Однако и летом Анна Николаевна не решается воспользоваться новым видом сообщения, пусть втрое приблизившем ее к мужу:
„Во-первых, боюсь опоздать на какой-нибудь станции, а во-вторых, со мною большая свита и это будет дорого стоить; а я одна ехать не умею. Мне нужна Надежда, нужна ей помощница; нужен лакей, нужен повар; нужна Александра Алексеевна. Еще нужно взять Филимона, потому что без меня ни за что не останется“.
Вот какие трудноразрешимые проблемы ставят перед медлительными сельскими жителями новые, доселе невиданные темпы! Например: во сколько же обойдется дорога, если всегда брать по восемь — десять мест? И нельзя же ехать вместе с горничной в 1-м или 2-м классе, но опасно усадить ее в 3-ий — как бы „машина не уехала“…
Техника демократизирует!
Однако и помещица и крестьяне по-разному, но оценили пользу „чугунки“.
Прямо дороженька: насыпи узкие,
Столбики, рельсы, мосты.
А по бокам-то все косточки русские…
Сколько их? Ваничка, знаешь ли ты?..
Впечатления Анны Дубельт сильно разнятся от впечатлений Николая Некрасова.
Двадцать шестого мая 1852 года она расхваливает своих крестьян, которые работают на „чугунной дороге“:
„Они получили задаток по 4 р. 50 к. на каждого и просили жандармского офицера Грищука доставить эти деньги ко мне, 86 р. 50 к., дабы я употребила их по своему усмотрению, как я рассужу получше. Это так восхитило подрядчика, что он прибавил им по 1 р. серебром на человека за доверенность к своей помещице… Сумма небольшая, но для мужика она бесценна, потому что это плод кровавых трудов его; и несмотря на то, что он верит своему помещику, тот не только его не обидит, но еще лучше его самого придумает, куда эти деньги употребить получше. Не правда ли, Левочка, что такие отношения с людьми, от нас зависящими, весьма приятны?“
Осенью госпожа Дубельт рекомендует мужу одного из его подчиненных:
„Жандармский офицер, который к тебе привез мои яблоки из Волочка, есть тот самый Грищук, который мне много помогает по делам моим в Волочке, в отношении железной дороги. У меня беспрестанно стоят там крестьяне в работе, и этот Грищук такой добрый для них и умный защитник, что рассказать нельзя. По его милости все получают плату наивернейшим образом: всех их содержат отлично, берегут, и каждый находит себе прекрасное место“.
В конце года около тридцати ее крестьян отправляются на строительство Варшавской железной дороги. Помещица просит мужа, чтобы узнал и сообщил, какая полагается плата рабочим: „Условия, какие тебе угодно, только бы их не обидели и чтобы можно было отойти домой летом, когда нужно“. Ясно, что к заключению условий генерал имеет прямое отношение. Лишний рубль серебром… Кто знает, может быть, этот рубль для дубельтовских людей был взят за счет других, недубельтовских, наблюдать за которыми, собственно, и поставлен жандарм Грищук…
С богом, теперь по домам — поздравляю!
(Шапки долой — коли я говорю!)

[Данные для анализа диаграмм]

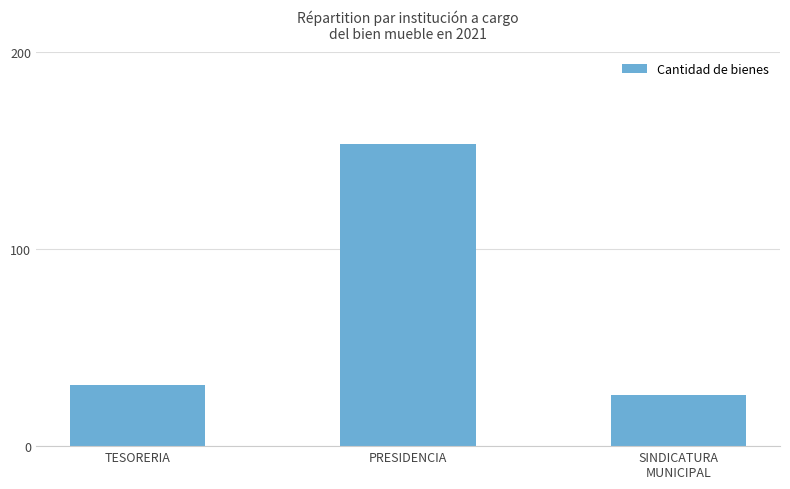

What is the difference between the values at PRESIDENCIA and SINDICATURA
MUNICIPAL?

127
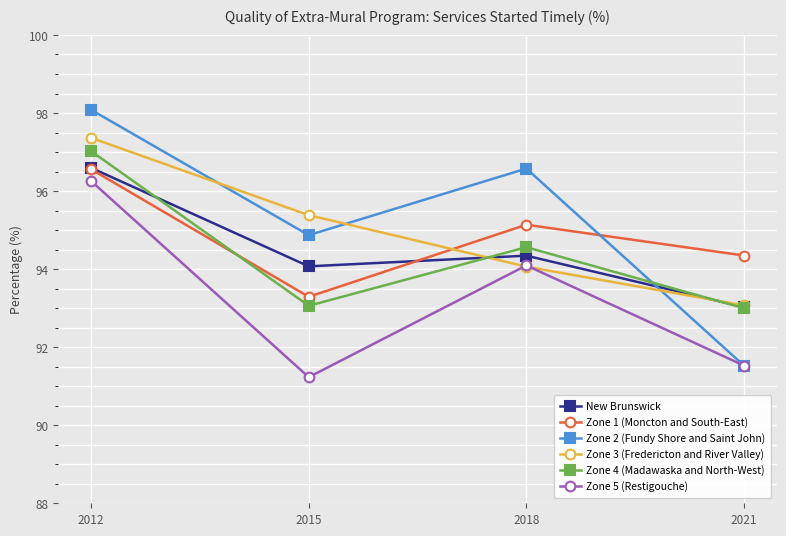

Reading left to right, transcribe all the data shown in this chart.

New Brunswick: 96.6	94.1	94.3	93.0
Zone 1 (Moncton and South-East): 96.6	93.3	95.1	94.3
Zone 2 (Fundy Shore and Saint John): 98.1	94.9	96.6	91.5
Zone 3 (Fredericton and River Valley): 97.4	95.4	94.1	93.1
Zone 4 (Madawaska and North-West): 97.0	93.1	94.6	93.0
Zone 5 (Restigouche): 96.3	91.2	94.1	91.5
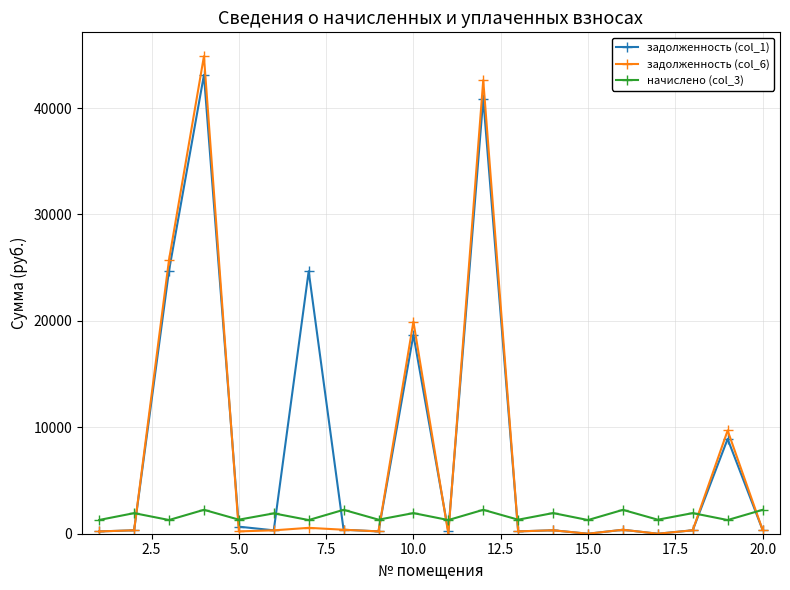

True or false: задолженность (col_1) has more than 1 interior local peaks.

True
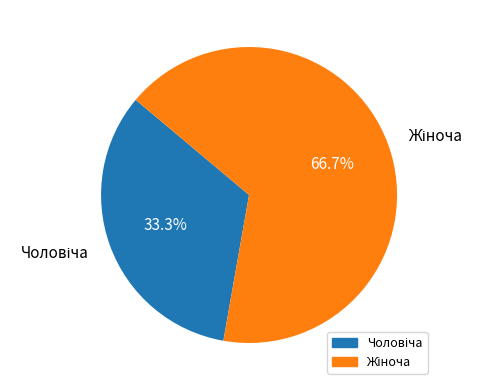

How many segments does this pie chart have?

2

**Что требуется**
Повторите дословно часть отрывка о железной дороге: начните с фрагмента, где стоят слова «Вот какие трудноразрешимые», и остановитесь после слов «Техника демократизирует!».

**Ответ на задание**
Вот какие трудноразрешимые проблемы ставят перед медлительными сельскими жителями новые, доселе невиданные темпы! Например: во сколько же обойдется дорога, если всегда брать по восемь — десять мест? И нельзя же ехать вместе с горничной в 1-м или 2-м классе, но опасно усадить ее в 3-ий — как бы „машина не уехала“…
Техника демократизирует!